Extracted data entries
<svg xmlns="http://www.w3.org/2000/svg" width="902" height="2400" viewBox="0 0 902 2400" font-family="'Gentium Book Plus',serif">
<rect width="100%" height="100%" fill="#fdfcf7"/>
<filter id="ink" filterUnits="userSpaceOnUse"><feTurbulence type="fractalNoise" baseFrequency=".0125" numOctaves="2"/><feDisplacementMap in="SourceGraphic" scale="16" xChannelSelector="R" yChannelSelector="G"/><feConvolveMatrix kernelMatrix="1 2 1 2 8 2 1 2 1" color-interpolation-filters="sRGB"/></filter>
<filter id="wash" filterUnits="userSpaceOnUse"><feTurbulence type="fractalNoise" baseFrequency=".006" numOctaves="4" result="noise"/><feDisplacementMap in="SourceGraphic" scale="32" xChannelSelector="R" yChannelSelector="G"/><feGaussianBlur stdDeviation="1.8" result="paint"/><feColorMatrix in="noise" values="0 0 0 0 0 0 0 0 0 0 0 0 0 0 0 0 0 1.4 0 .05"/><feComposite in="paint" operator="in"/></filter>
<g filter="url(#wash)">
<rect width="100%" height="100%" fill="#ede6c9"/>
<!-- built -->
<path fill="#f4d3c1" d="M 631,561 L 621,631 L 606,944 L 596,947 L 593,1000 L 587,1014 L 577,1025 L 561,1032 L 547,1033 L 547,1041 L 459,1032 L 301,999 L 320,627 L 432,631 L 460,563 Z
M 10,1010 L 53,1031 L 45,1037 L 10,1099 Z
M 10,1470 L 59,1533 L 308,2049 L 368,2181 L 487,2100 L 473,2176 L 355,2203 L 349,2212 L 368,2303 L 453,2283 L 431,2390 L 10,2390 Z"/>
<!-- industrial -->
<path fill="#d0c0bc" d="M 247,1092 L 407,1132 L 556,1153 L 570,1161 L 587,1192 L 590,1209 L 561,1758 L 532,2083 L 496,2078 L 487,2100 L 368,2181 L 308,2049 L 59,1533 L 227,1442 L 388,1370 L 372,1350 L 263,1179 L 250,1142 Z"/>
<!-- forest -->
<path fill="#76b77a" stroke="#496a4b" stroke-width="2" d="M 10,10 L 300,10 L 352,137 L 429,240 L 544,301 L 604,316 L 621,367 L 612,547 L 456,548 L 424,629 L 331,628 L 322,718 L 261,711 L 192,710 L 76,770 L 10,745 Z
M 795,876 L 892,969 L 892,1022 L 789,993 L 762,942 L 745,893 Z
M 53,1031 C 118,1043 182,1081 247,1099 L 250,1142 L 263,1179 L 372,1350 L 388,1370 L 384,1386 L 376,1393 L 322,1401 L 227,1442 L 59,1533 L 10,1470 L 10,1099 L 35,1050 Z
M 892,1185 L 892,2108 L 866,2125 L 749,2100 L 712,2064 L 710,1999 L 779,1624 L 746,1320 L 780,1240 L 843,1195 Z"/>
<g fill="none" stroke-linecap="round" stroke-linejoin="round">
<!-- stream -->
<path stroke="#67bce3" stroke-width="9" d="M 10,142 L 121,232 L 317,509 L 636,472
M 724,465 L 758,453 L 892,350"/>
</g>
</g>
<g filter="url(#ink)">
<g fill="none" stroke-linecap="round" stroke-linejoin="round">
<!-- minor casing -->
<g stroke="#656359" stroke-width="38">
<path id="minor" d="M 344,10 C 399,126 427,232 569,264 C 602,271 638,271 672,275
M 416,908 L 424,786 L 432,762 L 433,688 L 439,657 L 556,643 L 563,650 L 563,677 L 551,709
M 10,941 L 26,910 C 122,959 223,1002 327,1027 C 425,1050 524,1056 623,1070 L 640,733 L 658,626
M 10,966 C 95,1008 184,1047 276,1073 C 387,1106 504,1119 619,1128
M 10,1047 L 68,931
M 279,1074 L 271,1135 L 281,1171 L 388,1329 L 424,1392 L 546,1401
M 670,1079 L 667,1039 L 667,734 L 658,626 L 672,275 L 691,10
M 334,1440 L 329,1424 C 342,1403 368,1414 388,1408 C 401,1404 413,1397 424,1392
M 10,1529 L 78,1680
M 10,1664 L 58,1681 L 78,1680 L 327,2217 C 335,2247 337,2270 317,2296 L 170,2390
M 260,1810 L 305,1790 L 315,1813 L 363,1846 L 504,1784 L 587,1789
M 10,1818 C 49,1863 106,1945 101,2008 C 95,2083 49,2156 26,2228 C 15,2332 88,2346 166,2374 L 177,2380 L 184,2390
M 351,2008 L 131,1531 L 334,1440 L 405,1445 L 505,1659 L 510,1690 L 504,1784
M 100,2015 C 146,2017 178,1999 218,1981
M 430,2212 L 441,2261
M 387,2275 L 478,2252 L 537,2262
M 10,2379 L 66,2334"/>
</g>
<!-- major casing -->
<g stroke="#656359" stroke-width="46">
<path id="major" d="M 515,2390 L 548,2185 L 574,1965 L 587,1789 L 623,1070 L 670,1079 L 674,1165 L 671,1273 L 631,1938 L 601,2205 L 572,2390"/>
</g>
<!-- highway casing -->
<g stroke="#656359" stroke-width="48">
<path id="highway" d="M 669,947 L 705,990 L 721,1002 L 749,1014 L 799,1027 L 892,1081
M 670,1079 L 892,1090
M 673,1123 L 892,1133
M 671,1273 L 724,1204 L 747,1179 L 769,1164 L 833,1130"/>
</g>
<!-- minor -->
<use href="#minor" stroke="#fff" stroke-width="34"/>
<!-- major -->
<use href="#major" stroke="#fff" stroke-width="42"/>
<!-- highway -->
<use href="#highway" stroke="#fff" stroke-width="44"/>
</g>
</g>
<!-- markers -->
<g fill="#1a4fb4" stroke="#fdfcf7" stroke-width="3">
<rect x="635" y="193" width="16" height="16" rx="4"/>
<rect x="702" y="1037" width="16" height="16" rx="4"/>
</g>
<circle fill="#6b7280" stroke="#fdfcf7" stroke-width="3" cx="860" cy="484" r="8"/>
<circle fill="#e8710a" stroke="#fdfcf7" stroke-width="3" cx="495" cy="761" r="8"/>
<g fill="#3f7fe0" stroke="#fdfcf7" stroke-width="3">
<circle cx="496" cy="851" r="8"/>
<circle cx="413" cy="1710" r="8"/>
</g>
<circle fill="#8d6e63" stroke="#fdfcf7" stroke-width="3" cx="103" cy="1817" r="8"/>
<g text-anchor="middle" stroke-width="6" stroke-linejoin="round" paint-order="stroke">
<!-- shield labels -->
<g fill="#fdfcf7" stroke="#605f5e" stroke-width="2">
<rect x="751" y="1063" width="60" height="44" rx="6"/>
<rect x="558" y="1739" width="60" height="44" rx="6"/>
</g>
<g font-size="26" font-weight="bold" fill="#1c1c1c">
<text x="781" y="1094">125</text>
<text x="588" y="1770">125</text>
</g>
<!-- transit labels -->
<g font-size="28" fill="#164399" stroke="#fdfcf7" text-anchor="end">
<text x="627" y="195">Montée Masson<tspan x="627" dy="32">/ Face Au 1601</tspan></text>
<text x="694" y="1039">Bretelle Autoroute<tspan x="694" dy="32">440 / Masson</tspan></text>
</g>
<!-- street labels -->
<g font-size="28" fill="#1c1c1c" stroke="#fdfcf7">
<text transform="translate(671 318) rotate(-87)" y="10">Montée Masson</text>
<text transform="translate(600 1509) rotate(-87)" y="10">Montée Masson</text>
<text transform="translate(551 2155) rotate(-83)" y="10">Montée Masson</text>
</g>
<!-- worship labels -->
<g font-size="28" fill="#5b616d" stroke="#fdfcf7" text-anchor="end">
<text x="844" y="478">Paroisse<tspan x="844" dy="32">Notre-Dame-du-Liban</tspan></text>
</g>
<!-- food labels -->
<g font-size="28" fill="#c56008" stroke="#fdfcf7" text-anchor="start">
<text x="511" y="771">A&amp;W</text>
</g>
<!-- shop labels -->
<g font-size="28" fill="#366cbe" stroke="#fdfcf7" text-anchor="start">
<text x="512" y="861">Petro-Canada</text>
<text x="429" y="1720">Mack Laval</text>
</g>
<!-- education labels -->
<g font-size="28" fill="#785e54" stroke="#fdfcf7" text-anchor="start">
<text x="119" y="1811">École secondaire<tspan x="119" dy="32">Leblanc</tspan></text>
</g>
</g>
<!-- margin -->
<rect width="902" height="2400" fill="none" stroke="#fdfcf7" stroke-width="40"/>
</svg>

ASSIGNMENT → From the records above, transcribe exactly the run of lines that opens with the line holding "0 0 0 0 1.4" and closes with the line holding "M 795,876 L", both included.

RESULT →
<filter id="wash" filterUnits="userSpaceOnUse"><feTurbulence type="fractalNoise" baseFrequency=".006" numOctaves="4" result="noise"/><feDisplacementMap in="SourceGraphic" scale="32" xChannelSelector="R" yChannelSelector="G"/><feGaussianBlur stdDeviation="1.8" result="paint"/><feColorMatrix in="noise" values="0 0 0 0 0 0 0 0 0 0 0 0 0 0 0 0 0 1.4 0 .05"/><feComposite in="paint" operator="in"/></filter>
<g filter="url(#wash)">
<rect width="100%" height="100%" fill="#ede6c9"/>
<!-- built -->
<path fill="#f4d3c1" d="M 631,561 L 621,631 L 606,944 L 596,947 L 593,1000 L 587,1014 L 577,1025 L 561,1032 L 547,1033 L 547,1041 L 459,1032 L 301,999 L 320,627 L 432,631 L 460,563 Z
M 10,1010 L 53,1031 L 45,1037 L 10,1099 Z
M 10,1470 L 59,1533 L 308,2049 L 368,2181 L 487,2100 L 473,2176 L 355,2203 L 349,2212 L 368,2303 L 453,2283 L 431,2390 L 10,2390 Z"/>
<!-- industrial -->
<path fill="#d0c0bc" d="M 247,1092 L 407,1132 L 556,1153 L 570,1161 L 587,1192 L 590,1209 L 561,1758 L 532,2083 L 496,2078 L 487,2100 L 368,2181 L 308,2049 L 59,1533 L 227,1442 L 388,1370 L 372,1350 L 263,1179 L 250,1142 Z"/>
<!-- forest -->
<path fill="#76b77a" stroke="#496a4b" stroke-width="2" d="M 10,10 L 300,10 L 352,137 L 429,240 L 544,301 L 604,316 L 621,367 L 612,547 L 456,548 L 424,629 L 331,628 L 322,718 L 261,711 L 192,710 L 76,770 L 10,745 Z
M 795,876 L 892,969 L 892,1022 L 789,993 L 762,942 L 745,893 Z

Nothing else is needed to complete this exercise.